== Provided records ==

******************************

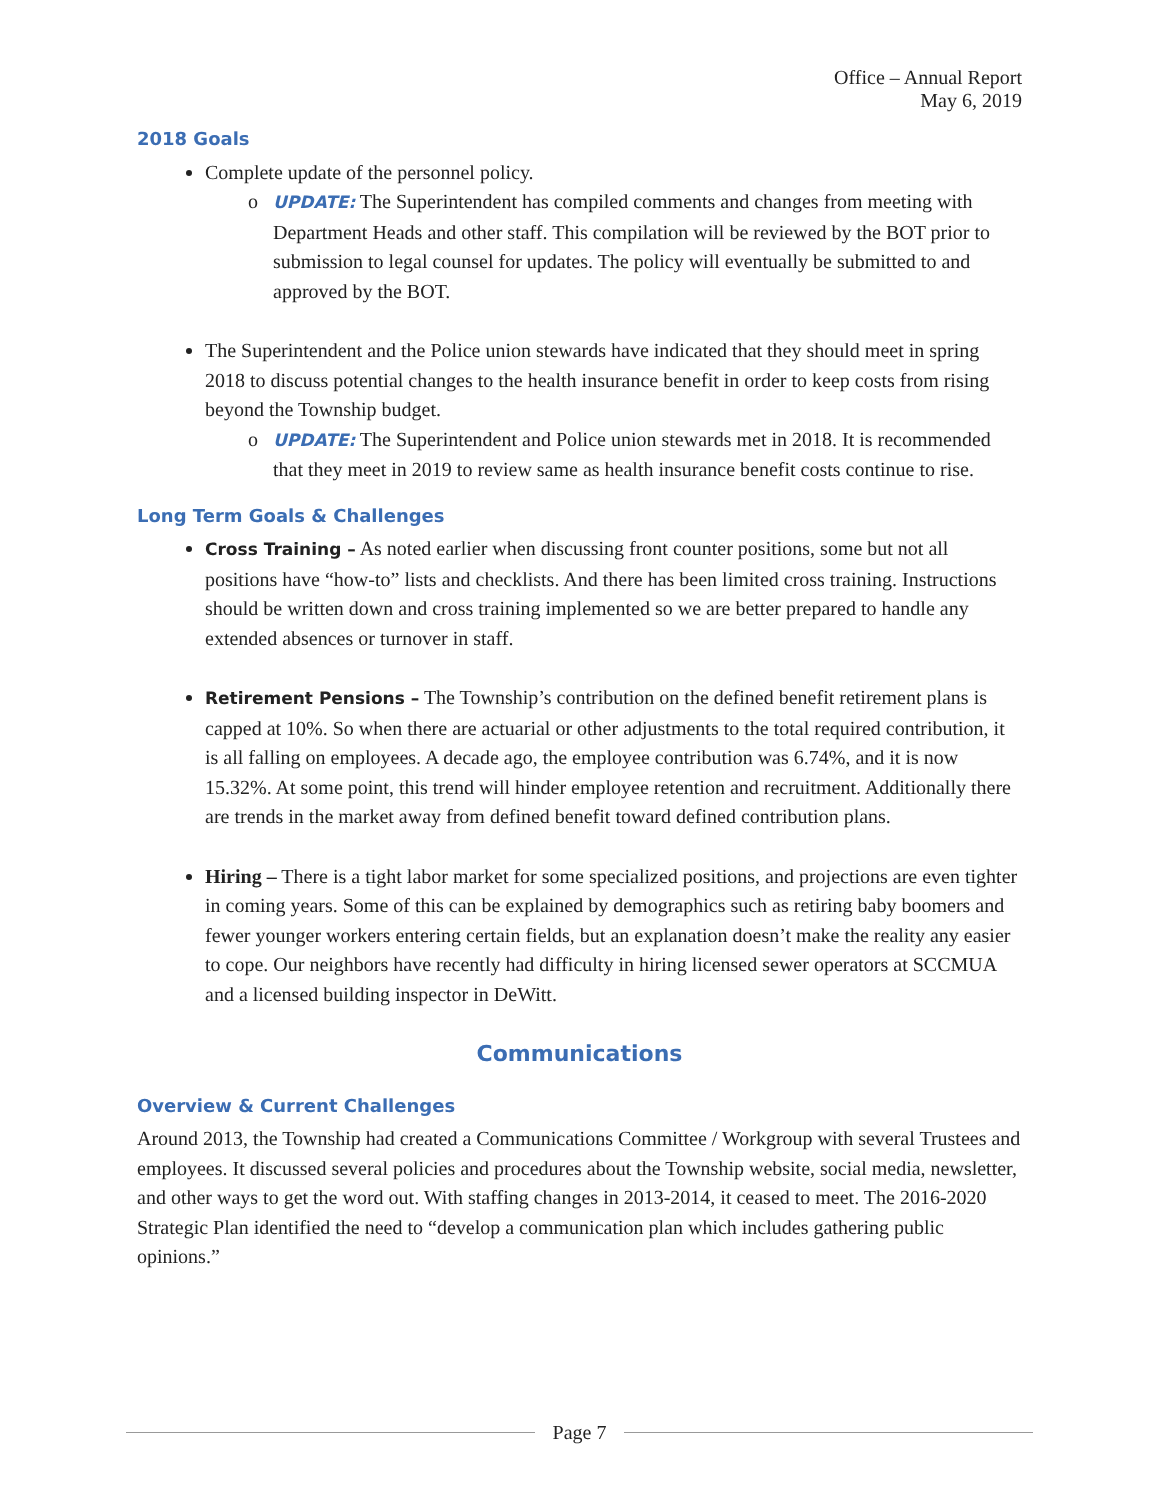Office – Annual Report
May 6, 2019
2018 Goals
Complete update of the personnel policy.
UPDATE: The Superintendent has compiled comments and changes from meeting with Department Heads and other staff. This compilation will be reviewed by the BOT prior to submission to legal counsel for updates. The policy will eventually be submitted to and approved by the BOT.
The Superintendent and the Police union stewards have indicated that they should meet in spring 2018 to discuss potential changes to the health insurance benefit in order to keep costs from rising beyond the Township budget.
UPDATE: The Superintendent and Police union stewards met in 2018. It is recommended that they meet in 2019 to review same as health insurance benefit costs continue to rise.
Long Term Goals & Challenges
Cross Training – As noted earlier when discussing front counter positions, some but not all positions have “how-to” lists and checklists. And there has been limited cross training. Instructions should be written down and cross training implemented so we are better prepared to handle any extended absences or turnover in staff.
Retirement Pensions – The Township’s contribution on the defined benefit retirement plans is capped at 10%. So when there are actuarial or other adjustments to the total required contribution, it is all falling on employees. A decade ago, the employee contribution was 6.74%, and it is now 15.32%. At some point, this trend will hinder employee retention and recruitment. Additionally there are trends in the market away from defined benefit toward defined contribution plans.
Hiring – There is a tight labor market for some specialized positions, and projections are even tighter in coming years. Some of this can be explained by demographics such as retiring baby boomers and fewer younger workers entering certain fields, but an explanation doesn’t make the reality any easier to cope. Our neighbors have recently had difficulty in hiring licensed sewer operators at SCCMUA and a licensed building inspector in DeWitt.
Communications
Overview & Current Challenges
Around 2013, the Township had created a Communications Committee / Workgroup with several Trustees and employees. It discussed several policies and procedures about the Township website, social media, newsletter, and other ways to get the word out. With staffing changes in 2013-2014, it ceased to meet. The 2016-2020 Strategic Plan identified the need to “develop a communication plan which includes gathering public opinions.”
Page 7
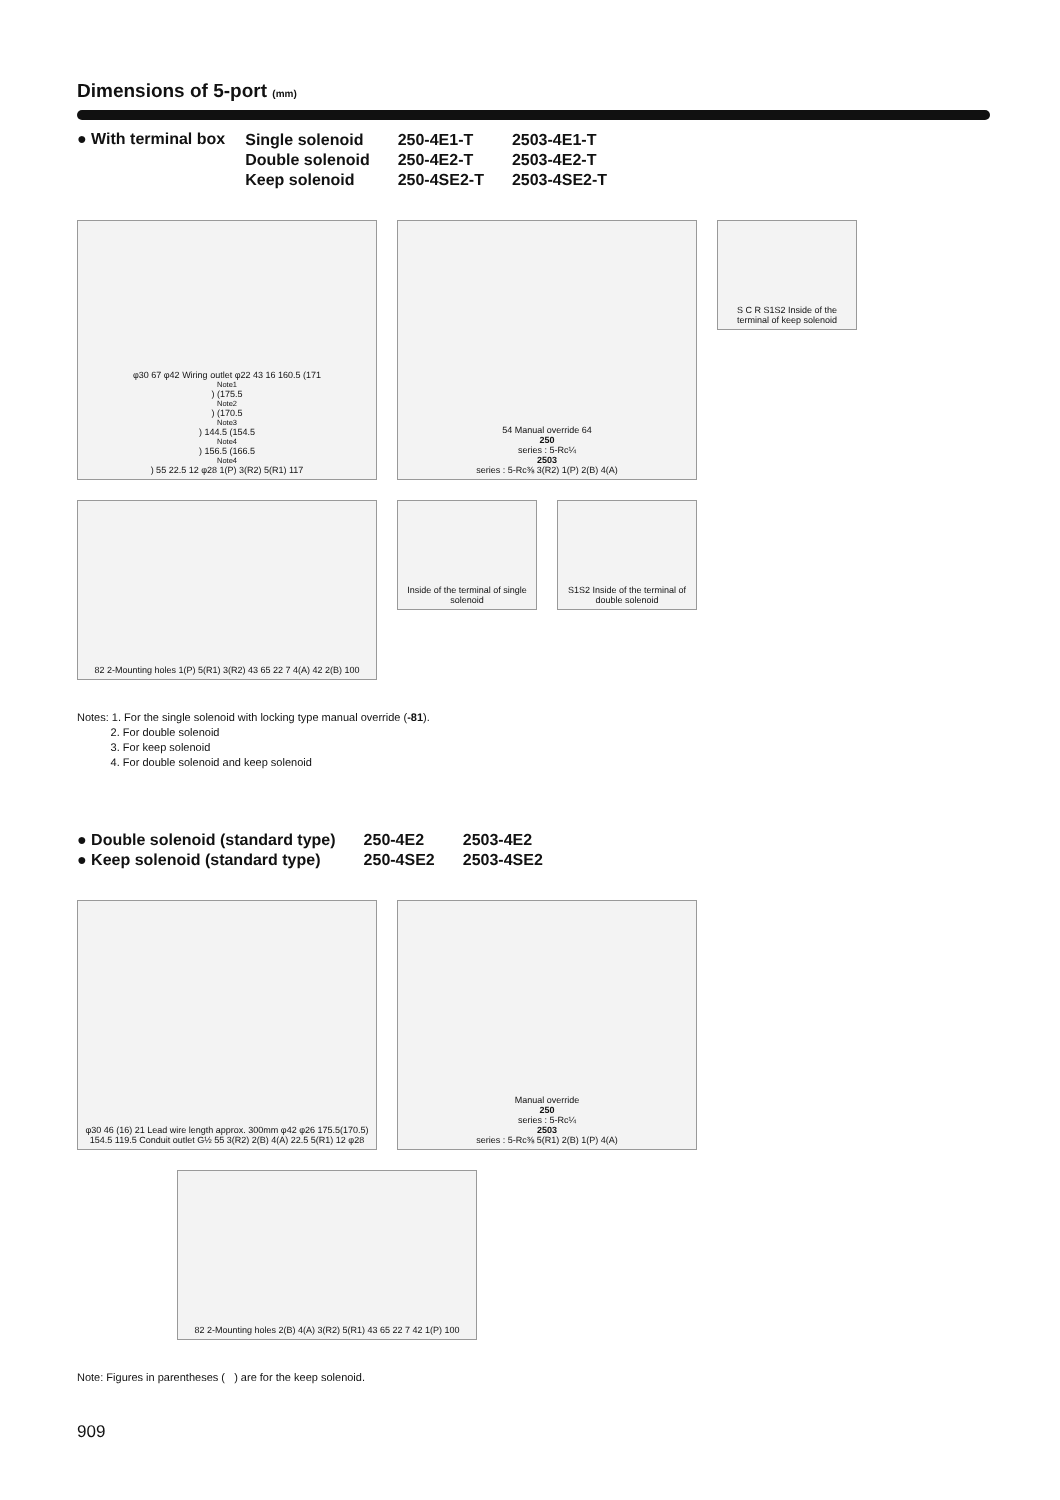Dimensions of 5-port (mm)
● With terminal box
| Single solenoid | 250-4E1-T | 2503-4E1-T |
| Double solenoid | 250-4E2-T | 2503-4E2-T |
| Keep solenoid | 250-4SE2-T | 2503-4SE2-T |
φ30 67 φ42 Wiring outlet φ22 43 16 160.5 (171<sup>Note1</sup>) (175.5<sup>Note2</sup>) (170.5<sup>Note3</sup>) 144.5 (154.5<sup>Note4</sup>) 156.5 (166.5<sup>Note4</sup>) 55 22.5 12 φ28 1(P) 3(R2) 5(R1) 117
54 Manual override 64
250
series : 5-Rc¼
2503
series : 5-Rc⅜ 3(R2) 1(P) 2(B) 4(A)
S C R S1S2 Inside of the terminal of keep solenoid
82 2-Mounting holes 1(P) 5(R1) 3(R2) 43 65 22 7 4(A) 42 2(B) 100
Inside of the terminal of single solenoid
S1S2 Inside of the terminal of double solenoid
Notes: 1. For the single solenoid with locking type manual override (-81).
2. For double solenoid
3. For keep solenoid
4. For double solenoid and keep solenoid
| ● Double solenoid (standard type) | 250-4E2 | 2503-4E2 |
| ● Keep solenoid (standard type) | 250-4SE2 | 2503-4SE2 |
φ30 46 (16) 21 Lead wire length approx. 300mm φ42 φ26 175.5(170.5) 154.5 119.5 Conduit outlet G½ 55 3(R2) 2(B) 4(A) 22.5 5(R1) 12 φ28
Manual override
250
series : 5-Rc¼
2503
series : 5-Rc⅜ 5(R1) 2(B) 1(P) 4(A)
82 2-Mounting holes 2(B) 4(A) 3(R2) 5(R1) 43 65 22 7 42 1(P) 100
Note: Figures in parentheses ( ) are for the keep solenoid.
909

******************************

== Assignment ==
Give back exactly the lines above from the one with "Dimensions of 5-port (mm)" through the one with "S C R S1S2 Inside", both included. Pictures don't belong in the copy.

== Output for this exercise ==
Dimensions of 5-port (mm)
● With terminal box
| Single solenoid | 250-4E1-T | 2503-4E1-T |
| Double solenoid | 250-4E2-T | 2503-4E2-T |
| Keep solenoid | 250-4SE2-T | 2503-4SE2-T |
φ30 67 φ42 Wiring outlet φ22 43 16 160.5 (171<sup>Note1</sup>) (175.5<sup>Note2</sup>) (170.5<sup>Note3</sup>) 144.5 (154.5<sup>Note4</sup>) 156.5 (166.5<sup>Note4</sup>) 55 22.5 12 φ28 1(P) 3(R2) 5(R1) 117
54 Manual override 64
250
series : 5-Rc¼
2503
series : 5-Rc⅜ 3(R2) 1(P) 2(B) 4(A)
S C R S1S2 Inside of the terminal of keep solenoid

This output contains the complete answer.